* **PROMPT 1**
Retype the part of the Dunkirk film page that opens with the words containing "Irate Soldier: Where’s" and closes with "we’re sitting ducks.".

Starring: Tom Hardy, Kenneth Branagh, Cillian Murphy, Mark Rylance, James D’Arcy, Tom Glynn-Carney, Barry Keoghan, Jack Lowden, Harry Styles, Fionn Whitehead, Aneurin Barnard
OUR RATING: ★★★★★
War drama written, co-produced and directed by Christopher Nolan. Set in World War II, the story centers on the Dunkirk evacuation. Allied soldiers from the British Empire, Belgium and France are surrounded by the German army on the beaches on Dunkirk and evacuate it in Operation Dynamo between 26 May and 4 June 1940 during World War II. The movie opens as hundreds of thousands of British and Allied troops are surrounded by enemy forces. Trapped on the beach with their backs to the sea they face an impossible situation as the enemy closes in.
Irate Soldier: Where’s the bloody air force?
Collins: Dunkirk’s so far, why can’t they just load at Calais?
Fortis Leader: The enemy had something to say about it.
Collins: But down here we’re sitting ducks.
Fortis Leader: Keep them peeled. They’ll come out of the sun.
Mr. Dawson: Ready on the stern line, George.
George: Aren’t you waiting on the navy?
Mr. Dawson: They’ve asked for the Moonstone, they’ll have her, and her captain.

* **PROMPT 2**
Echo the records from their first line through the line containing "-0.036587, 0.970279, -0.125969]]", including both of those lines.

* **RECORD SET**
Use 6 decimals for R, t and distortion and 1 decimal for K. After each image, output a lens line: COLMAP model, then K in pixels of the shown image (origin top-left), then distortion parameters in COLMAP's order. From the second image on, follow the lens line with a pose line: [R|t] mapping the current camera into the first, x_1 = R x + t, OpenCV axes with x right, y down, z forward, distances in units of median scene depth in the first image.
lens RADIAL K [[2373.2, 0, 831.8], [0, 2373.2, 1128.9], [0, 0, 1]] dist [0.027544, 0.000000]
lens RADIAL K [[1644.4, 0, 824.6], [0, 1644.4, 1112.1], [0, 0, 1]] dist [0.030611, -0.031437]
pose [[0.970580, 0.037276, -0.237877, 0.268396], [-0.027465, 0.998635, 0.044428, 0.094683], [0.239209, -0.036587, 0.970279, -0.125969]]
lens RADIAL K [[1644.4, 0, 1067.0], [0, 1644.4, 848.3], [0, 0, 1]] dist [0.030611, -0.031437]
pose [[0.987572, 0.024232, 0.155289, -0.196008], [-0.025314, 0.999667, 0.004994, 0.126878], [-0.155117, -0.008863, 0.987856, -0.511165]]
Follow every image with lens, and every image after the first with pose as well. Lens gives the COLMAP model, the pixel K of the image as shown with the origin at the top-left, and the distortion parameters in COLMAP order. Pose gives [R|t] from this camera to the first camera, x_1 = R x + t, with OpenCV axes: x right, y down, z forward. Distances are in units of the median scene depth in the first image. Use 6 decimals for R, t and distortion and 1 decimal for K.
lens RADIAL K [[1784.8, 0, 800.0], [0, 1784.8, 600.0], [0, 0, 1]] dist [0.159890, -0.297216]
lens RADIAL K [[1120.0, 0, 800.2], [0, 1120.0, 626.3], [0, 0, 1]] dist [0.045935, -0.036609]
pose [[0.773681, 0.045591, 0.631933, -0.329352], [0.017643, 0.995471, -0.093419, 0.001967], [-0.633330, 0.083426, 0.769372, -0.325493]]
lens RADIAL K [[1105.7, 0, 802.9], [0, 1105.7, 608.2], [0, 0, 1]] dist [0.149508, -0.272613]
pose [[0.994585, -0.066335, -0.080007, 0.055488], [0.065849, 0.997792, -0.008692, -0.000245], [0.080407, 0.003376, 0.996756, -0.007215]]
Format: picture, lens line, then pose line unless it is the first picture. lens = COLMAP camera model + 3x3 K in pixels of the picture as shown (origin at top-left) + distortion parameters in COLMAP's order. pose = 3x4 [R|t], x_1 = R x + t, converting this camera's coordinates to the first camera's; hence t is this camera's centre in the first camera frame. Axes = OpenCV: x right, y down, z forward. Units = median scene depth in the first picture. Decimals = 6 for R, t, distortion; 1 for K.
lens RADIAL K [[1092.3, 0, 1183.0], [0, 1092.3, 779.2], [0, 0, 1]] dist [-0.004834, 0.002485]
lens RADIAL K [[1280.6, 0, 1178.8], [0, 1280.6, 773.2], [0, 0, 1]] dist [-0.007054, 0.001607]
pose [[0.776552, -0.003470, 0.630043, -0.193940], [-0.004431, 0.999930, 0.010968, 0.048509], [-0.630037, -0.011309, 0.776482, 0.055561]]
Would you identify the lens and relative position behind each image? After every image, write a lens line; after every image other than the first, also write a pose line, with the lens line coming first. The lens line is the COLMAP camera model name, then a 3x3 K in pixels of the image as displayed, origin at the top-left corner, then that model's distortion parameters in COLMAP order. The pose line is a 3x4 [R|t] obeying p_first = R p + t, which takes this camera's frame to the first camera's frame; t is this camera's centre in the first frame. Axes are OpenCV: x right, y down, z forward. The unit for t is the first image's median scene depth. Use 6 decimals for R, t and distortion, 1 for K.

* **WRITTEN REPLY 1**
Irate Soldier: Where’s the bloody air force?
Collins: Dunkirk’s so far, why can’t they just load at Calais?
Fortis Leader: The enemy had something to say about it.
Collins: But down here we’re sitting ducks.

* **WRITTEN REPLY 2**
Use 6 decimals for R, t and distortion and 1 decimal for K. After each image, output a lens line: COLMAP model, then K in pixels of the shown image (origin top-left), then distortion parameters in COLMAP's order. From the second image on, follow the lens line with a pose line: [R|t] mapping the current camera into the first, x_1 = R x + t, OpenCV axes with x right, y down, z forward, distances in units of median scene depth in the first image.
lens RADIAL K [[2373.2, 0, 831.8], [0, 2373.2, 1128.9], [0, 0, 1]] dist [0.027544, 0.000000]
lens RADIAL K [[1644.4, 0, 824.6], [0, 1644.4, 1112.1], [0, 0, 1]] dist [0.030611, -0.031437]
pose [[0.970580, 0.037276, -0.237877, 0.268396], [-0.027465, 0.998635, 0.044428, 0.094683], [0.239209, -0.036587, 0.970279, -0.125969]]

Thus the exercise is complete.